In order to verify the effect of SIRT1 in vivo, we constructed a nude mouse model of transplanted tumor. In animal experiments, in order to evaluate the in vivo efficacy and potential toxicity of SIRT1 knock-down combined with or without BML-284 and apatinib on cisplatin-resistant ovarian cancer, we first detected the related indexes of liver and kidney function in each group of mice. The results of ELISA (Figure 7) showed that compared with the Si-NC group, the levels of ALT, AST, Cr, Urea and UA in the Si-SIRT1 group decreased significantly, indicating that knocking down SIRT1 alone can inhibit the damage of liver and kidney function in ovarian cancer. After cisplatin (CDDP) treatment, the levels of ALT, AST, Cr, Urea and UA were inhibited to some extent, but the anti-tumor effect of SIRT1 knockdown combined with cisplatin (si-SIRT1+CDDP) was significantly better than that of cisplatin alone (si-NC+CDDP), which indicated that SIRT1 knockdown enhanced the therapeutic effect of cisplatin. Apatinib combined with SIRT1 knockdown and cisplatin (si-SIRT1+APa+CDDP) showed the strongest inhibitory effect on ALT, AST, Cr, Urea and UA levels. On the contrary, activating β-catenin pathway (si-NC+BML-284+CDDP) slightly promoted the release of ALT, AST, Cr, Urea and UA, and activating β -catenin (si-SIRT1+BML-284+CDDP) on the basis of SIRT1 knockdown combined with cisplatin partially reversed SIRT1 knockdown (Si-SIR). This suggests that SIRT1 knockdown combined with apatinib and cisplatin does not cause significant hepatorenal toxicity in the treatment of tumors, suggesting that the combined treatment scheme is safe.

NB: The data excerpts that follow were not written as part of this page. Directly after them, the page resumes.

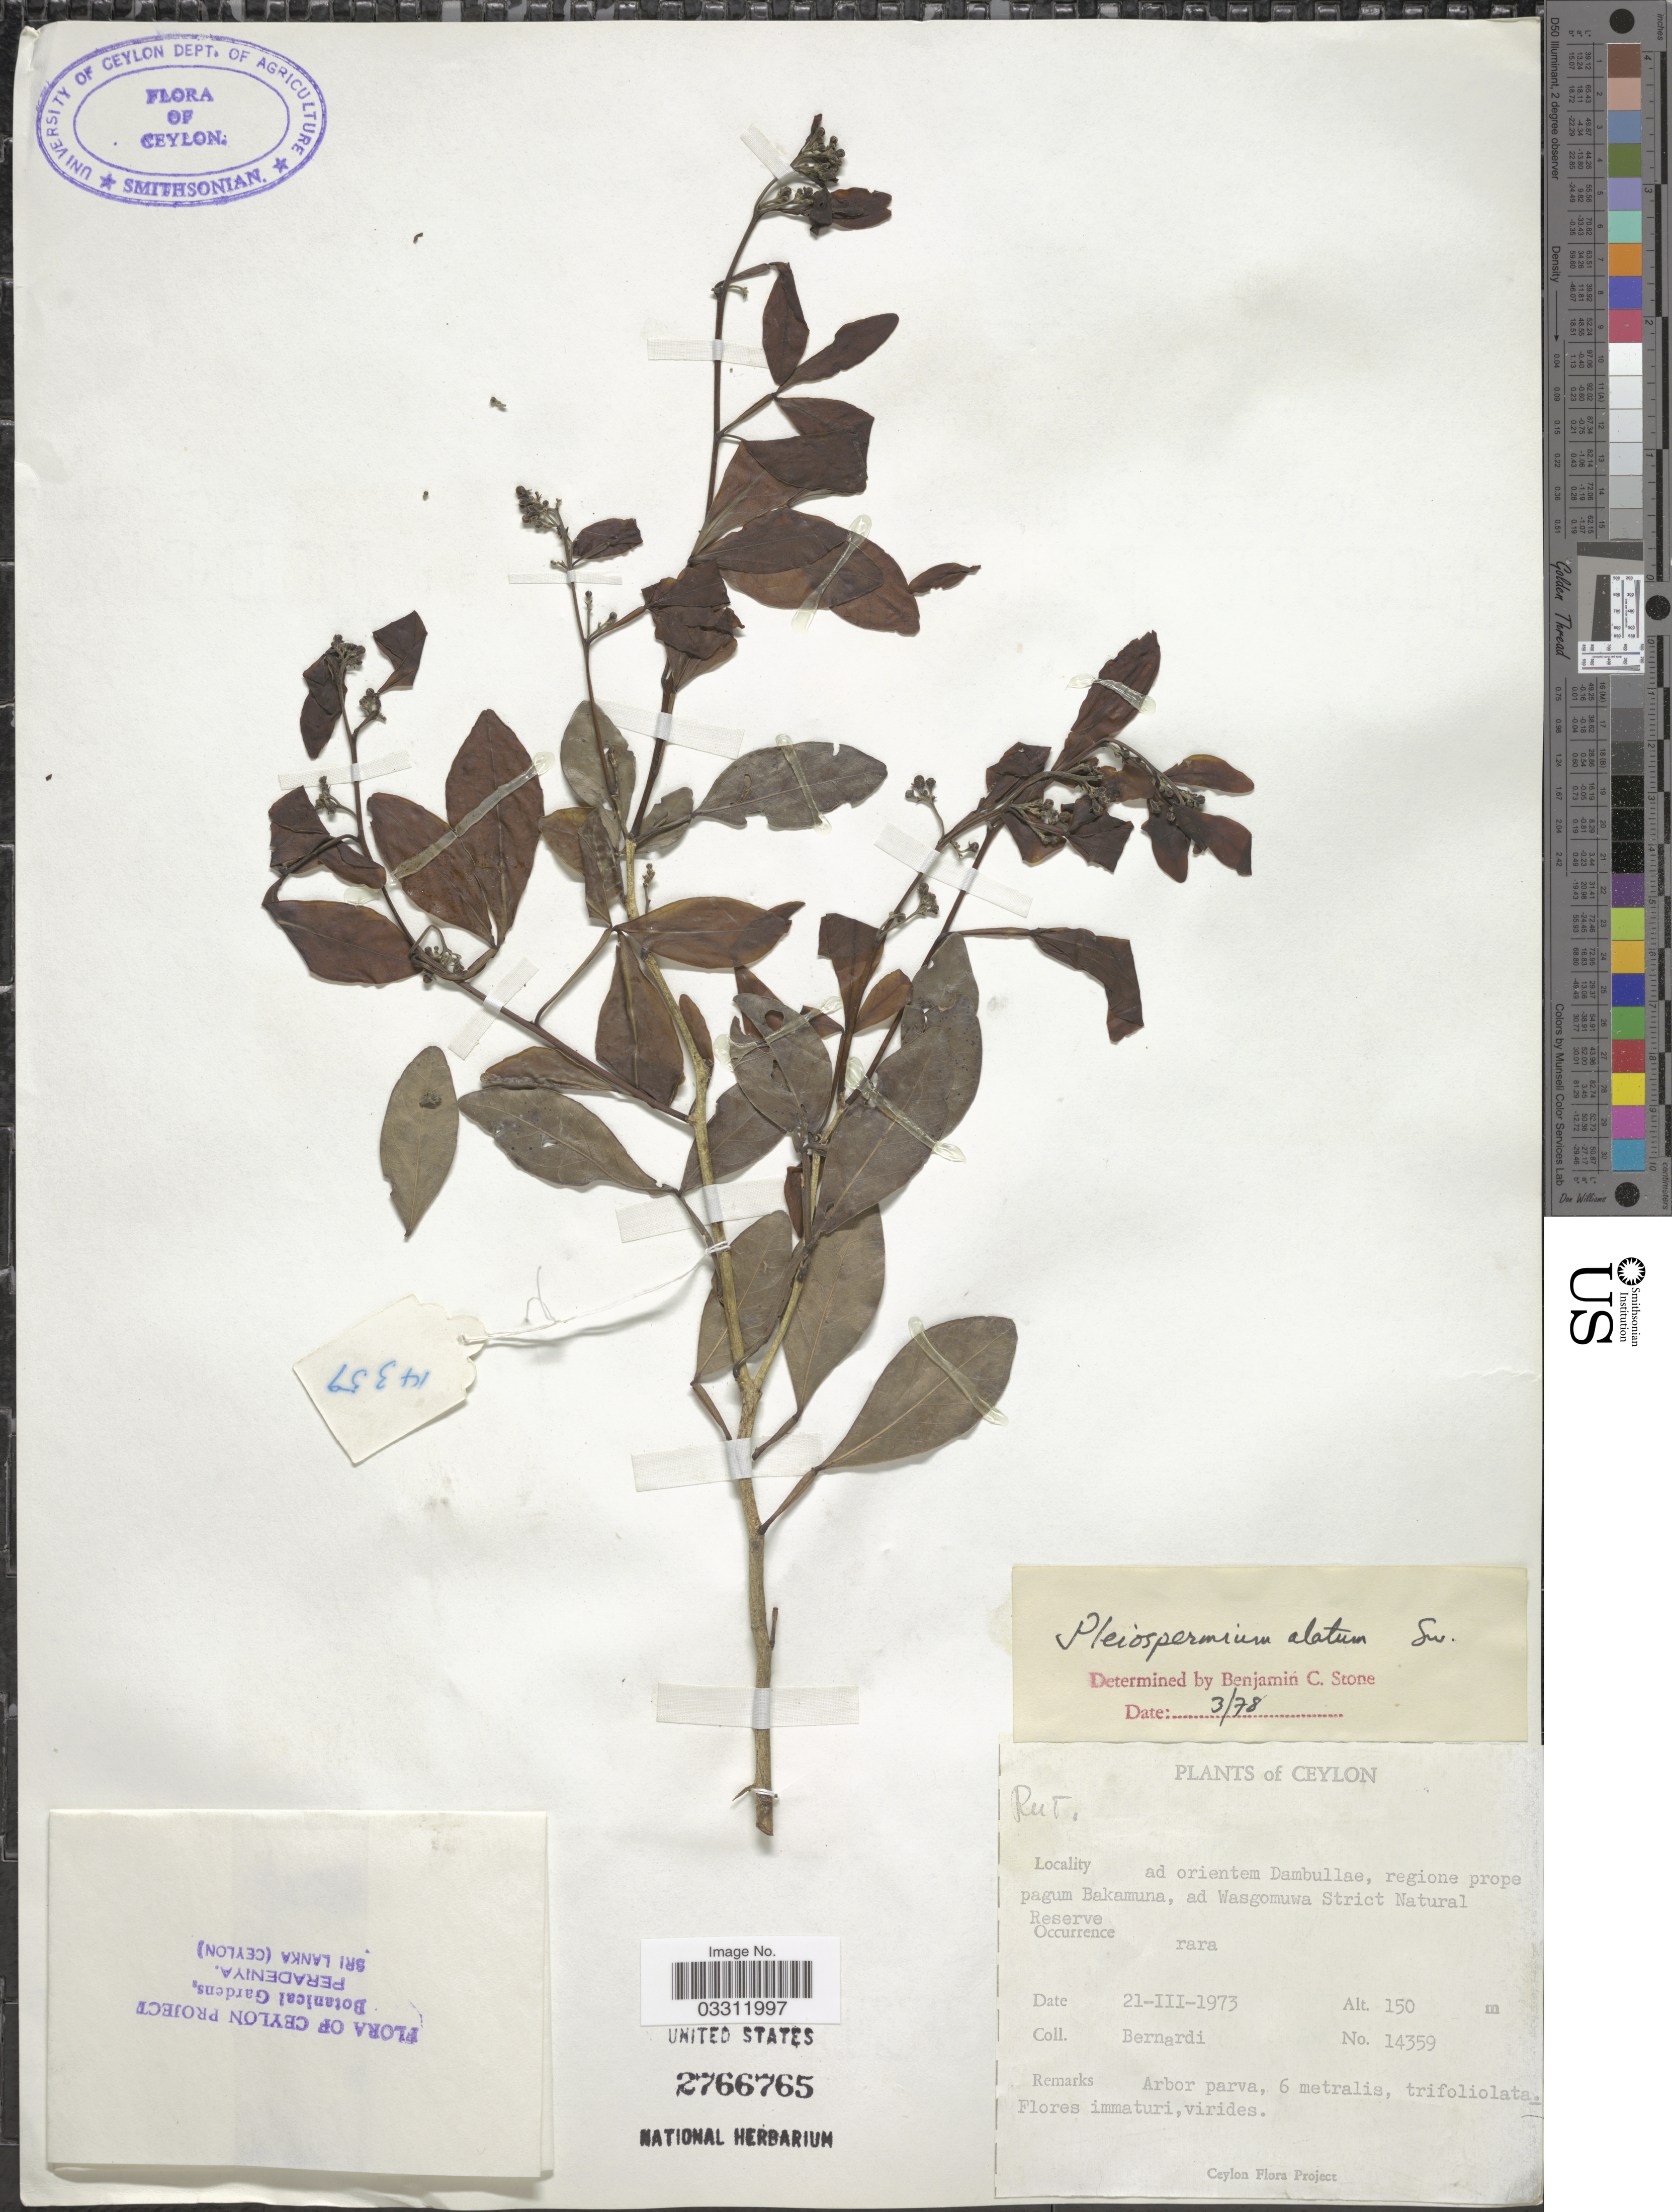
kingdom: Plantae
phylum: Tracheophyta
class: Magnoliopsida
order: Sapindales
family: Rutaceae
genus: Pleiospermium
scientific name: Pleiospermium alatum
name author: (Wight & Arn.) Swingle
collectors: Bernardi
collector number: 14359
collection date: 1973-03-21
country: Sri Lanka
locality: Ceylon, ad orientem Dambullae, regione prope pagum Bakamuna, ad Wasgomuwa Strict Natural Reserve.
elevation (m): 150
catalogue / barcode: US 2766765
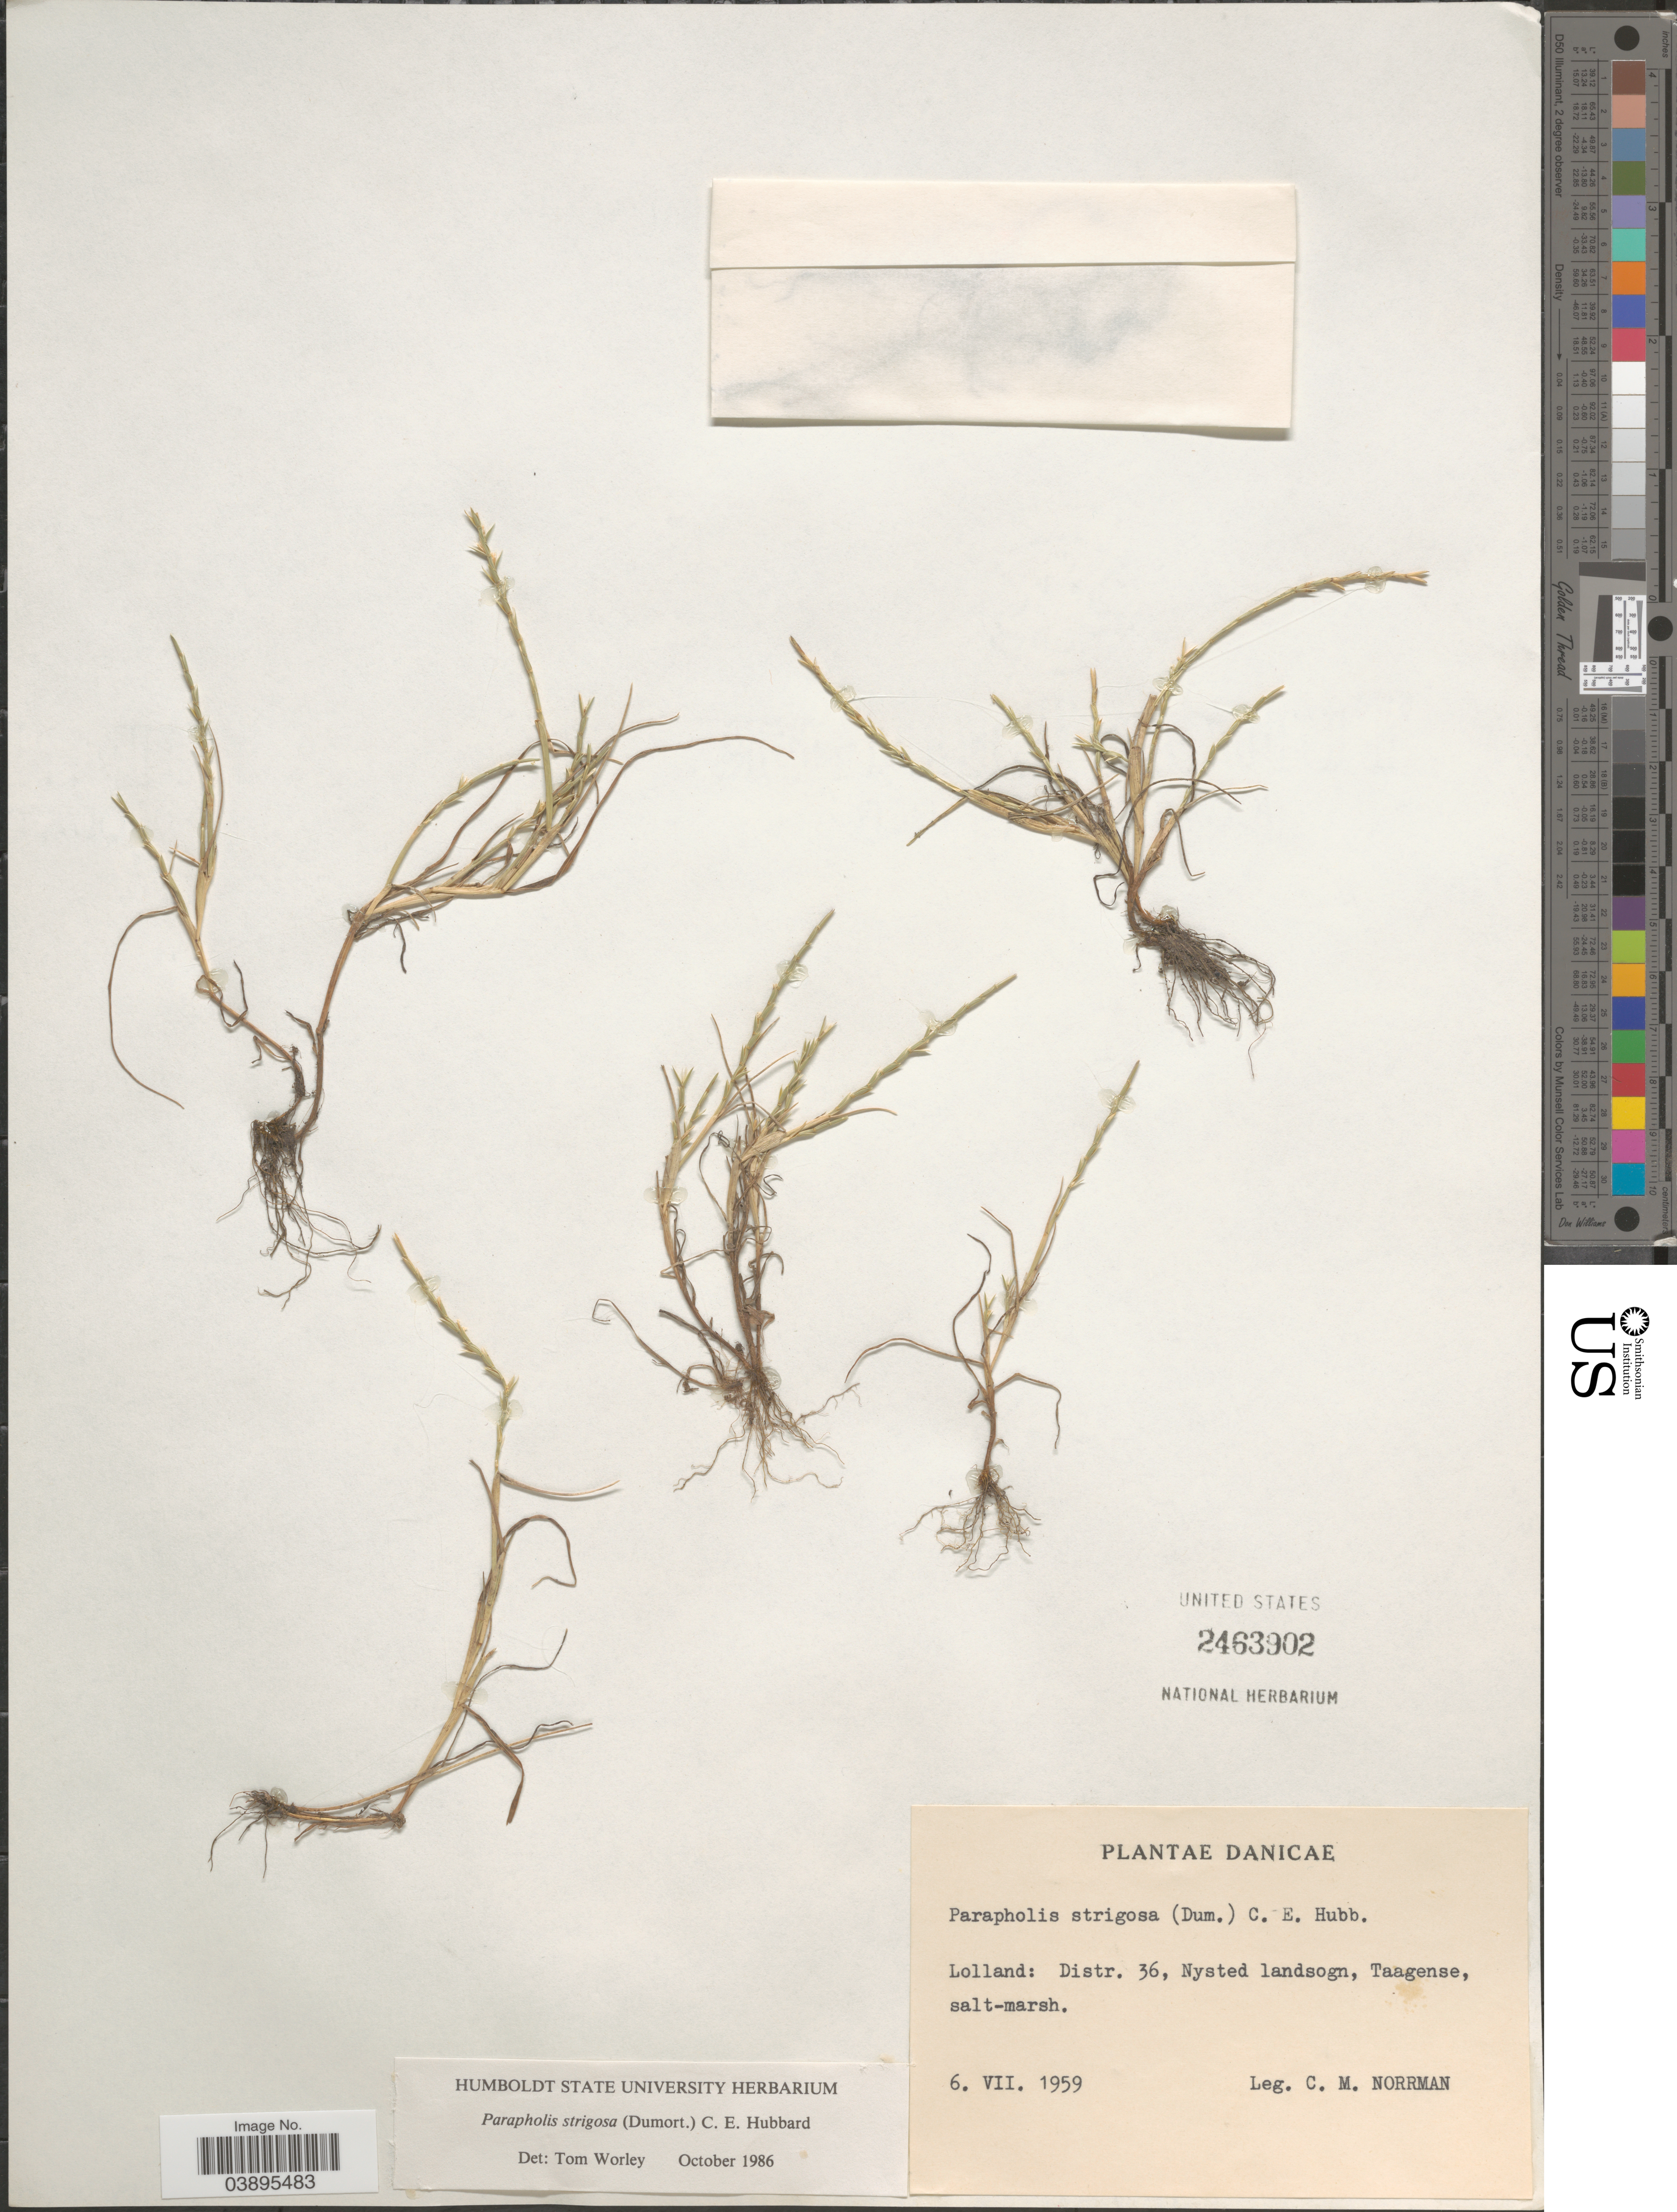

In order to verify the effect of SIRT1 on β-catenin/c-myc/PKM2 pathway, we used WB and PCR to detect related proteins. The experimental results showed that compared with si-NC, si-SIRT1 significantly inhibited the growth of ovarian cancer cells in vivo (Figure 8A). The results of immunofluorescence staining showed that knocking down SIRT1 significantly reduced the expression of SIRT1 and CD31 in tumor tissues compared with si-NC group (Figure 8B). Western Blotting and qRT-PCR results showed that compared with si-NC, si-SIRT1 reduced the expression levels of angiogenesis-related proteins (VEGFA, Ang-1, IL-8) and glycolytic key proteins (HXK2, PKM2, LDHA, etc.) in tumor tissues (Figures 8C, D), while inhibiting β-catenin/c-myc. Cisplatin (CDDP) treatment inhibited tumor growth to a certain extent, but the anti-tumor effect of SIRT1 knock-down combined with cisplatin (si-SIRT1+CDDP) was significantly better than that of cisplatin alone, indicating that SIRT1 knock-down enhanced the therapeutic effect of cisplatin. Furthermore, Apatinib combined with SIRT1 knockdown and cisplatin (si-SIRT1+APa+CDDP) showed the strongest tumor growth inhibition effect and the lowest levels of angiogenesis and glycolysis. On the contrary, activating β-catenin pathway (si-NC+BML-284) slightly promoted tumor growth, and activating β -catenin (Si-SIRT1+BML-284+CDDP) on the basis of SIRT1 knockdown combined with cisplatin partially reversed the antitumor effect of Sirt1 knockdown. This suggests that SIRT1 knockdown can inhibit tumor angiogenesis and glycolysis by inhibiting β-catenin/c-myc/PKM2 pathway, thus inhibiting the growth of ovarian cancer cells in vivo and enhancing the anti-tumor effect of cisplatin.